> [Dataset entries]:
++++++++++++++++++++

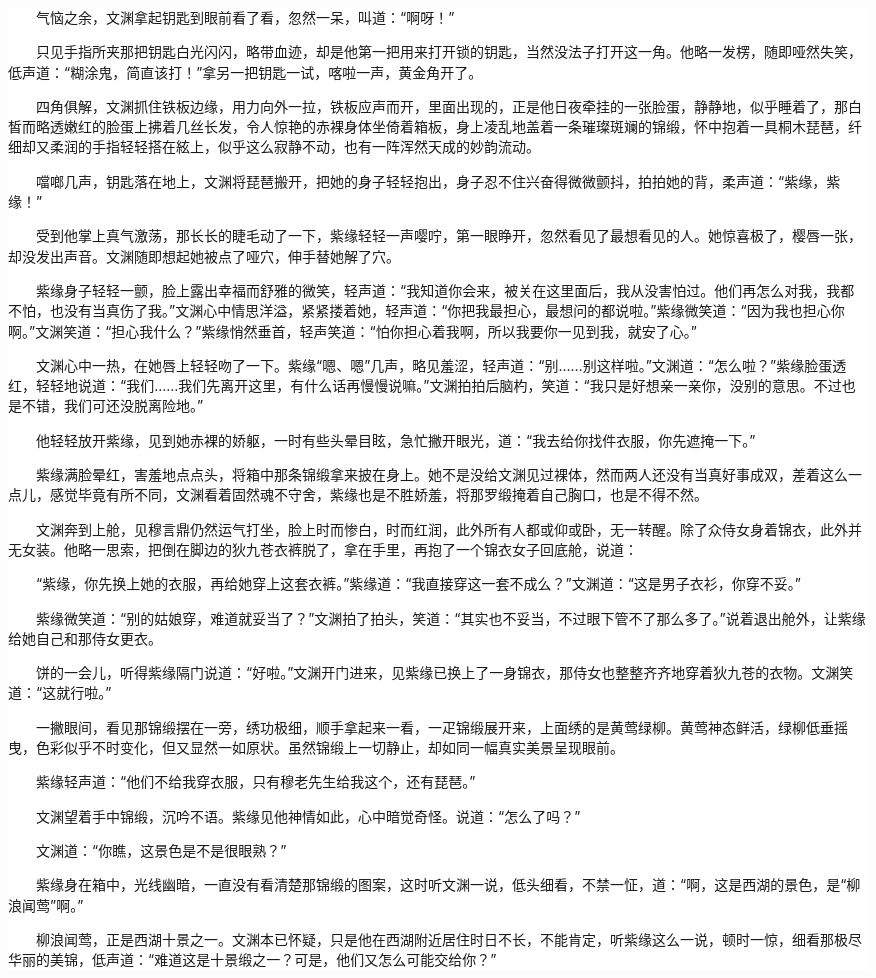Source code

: 　　气恼之余，文渊拿起钥匙到眼前看了看，忽然一呆，叫道：“啊呀！”

　　只见手指所夹那把钥匙白光闪闪，略带血迹，却是他第一把用来打开锁的钥匙，当然没法子打开这一角。他略一发楞，随即哑然失笑，低声道：“糊涂鬼，简直该打！”拿另一把钥匙一试，喀啦一声，黄金角开了。

　　四角俱解，文渊抓住铁板边缘，用力向外一拉，铁板应声而开，里面出现的，正是他日夜牵挂的一张脸蛋，静静地，似乎睡着了，那白皙而略透嫩红的脸蛋上拂着几丝长发，令人惊艳的赤裸身体坐倚着箱板，身上凌乱地盖着一条璀璨斑斓的锦缎，怀中抱着一具桐木琵琶，纤细却又柔润的手指轻轻搭在絃上，似乎这么寂静不动，也有一阵浑然天成的妙韵流动。

　　噹啷几声，钥匙落在地上，文渊将琵琶搬开，把她的身子轻轻抱出，身子忍不住兴奋得微微颤抖，拍拍她的背，柔声道：“紫缘，紫缘！”

　　受到他掌上真气激荡，那长长的睫毛动了一下，紫缘轻轻一声嘤咛，第一眼睁开，忽然看见了最想看见的人。她惊喜极了，樱唇一张，却没发出声音。文渊随即想起她被点了哑穴，伸手替她解了穴。

　　紫缘身子轻轻一颤，脸上露出幸福而舒雅的微笑，轻声道：“我知道你会来，被关在这里面后，我从没害怕过。他们再怎么对我，我都不怕，也没有当真伤了我。”文渊心中情思洋溢，紧紧搂着她，轻声道：“你把我最担心，最想问的都说啦。”紫缘微笑道：“因为我也担心你啊。”文渊笑道：“担心我什么？”紫缘悄然垂首，轻声笑道：“怕你担心着我啊，所以我要你一见到我，就安了心。”

　　文渊心中一热，在她唇上轻轻吻了一下。紫缘“嗯、嗯”几声，略见羞涩，轻声道：“别……别这样啦。”文渊道：“怎么啦？”紫缘脸蛋透红，轻轻地说道：“我们……我们先离开这里，有什么话再慢慢说嘛。”文渊拍拍后脑杓，笑道：“我只是好想亲一亲你，没别的意思。不过也是不错，我们可还没脱离险地。”

　　他轻轻放开紫缘，见到她赤裸的娇躯，一时有些头晕目眩，急忙撇开眼光，道：“我去给你找件衣服，你先遮掩一下。”

　　紫缘满脸晕红，害羞地点点头，将箱中那条锦缎拿来披在身上。她不是没给文渊见过裸体，然而两人还没有当真好事成双，差着这么一点儿，感觉毕竟有所不同，文渊看着固然魂不守舍，紫缘也是不胜娇羞，将那罗缎掩着自己胸口，也是不得不然。

　　文渊奔到上舱，见穆言鼎仍然运气打坐，脸上时而惨白，时而红润，此外所有人都或仰或卧，无一转醒。除了众侍女身着锦衣，此外并无女装。他略一思索，把倒在脚边的狄九苍衣裤脱了，拿在手里，再抱了一个锦衣女子回底舱，说道：

　　“紫缘，你先换上她的衣服，再给她穿上这套衣裤。”紫缘道：“我直接穿这一套不成么？”文渊道：“这是男子衣衫，你穿不妥。”

　　紫缘微笑道：“别的姑娘穿，难道就妥当了？”文渊拍了拍头，笑道：“其实也不妥当，不过眼下管不了那么多了。”说着退出舱外，让紫缘给她自己和那侍女更衣。

　　饼的一会儿，听得紫缘隔门说道：“好啦。”文渊开门进来，见紫缘已换上了一身锦衣，那侍女也整整齐齐地穿着狄九苍的衣物。文渊笑道：“这就行啦。”

　　一撇眼间，看见那锦缎摆在一旁，绣功极细，顺手拿起来一看，一疋锦缎展开来，上面绣的是黄莺绿柳。黄莺神态鲜活，绿柳低垂摇曳，色彩似乎不时变化，但又显然一如原状。虽然锦缎上一切静止，却如同一幅真实美景呈现眼前。

　　紫缘轻声道：“他们不给我穿衣服，只有穆老先生给我这个，还有琵琶。”

　　文渊望着手中锦缎，沉吟不语。紫缘见他神情如此，心中暗觉奇怪。说道：“怎么了吗？”

　　文渊道：“你瞧，这景色是不是很眼熟？”

　　紫缘身在箱中，光线幽暗，一直没有看清楚那锦缎的图案，这时听文渊一说，低头细看，不禁一怔，道：“啊，这是西湖的景色，是“柳浪闻莺”啊。”

　　柳浪闻莺，正是西湖十景之一。文渊本已怀疑，只是他在西湖附近居住时日不长，不能肯定，听紫缘这么一说，顿时一惊，细看那极尽华丽的美锦，低声道：“难道这是十景缎之一？可是，他们又怎么可能交给你？”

++++++++++++++++++++

> [Task statement]: Copy out the lines of the data where the string "柳浪闻莺" occurs.

> [Answer section]:
　　紫缘身在箱中，光线幽暗，一直没有看清楚那锦缎的图案，这时听文渊一说，低头细看，不禁一怔，道：“啊，这是西湖的景色，是“柳浪闻莺”啊。”
　　柳浪闻莺，正是西湖十景之一。文渊本已怀疑，只是他在西湖附近居住时日不长，不能肯定，听紫缘这么一说，顿时一惊，细看那极尽华丽的美锦，低声道：“难道这是十景缎之一？可是，他们又怎么可能交给你？”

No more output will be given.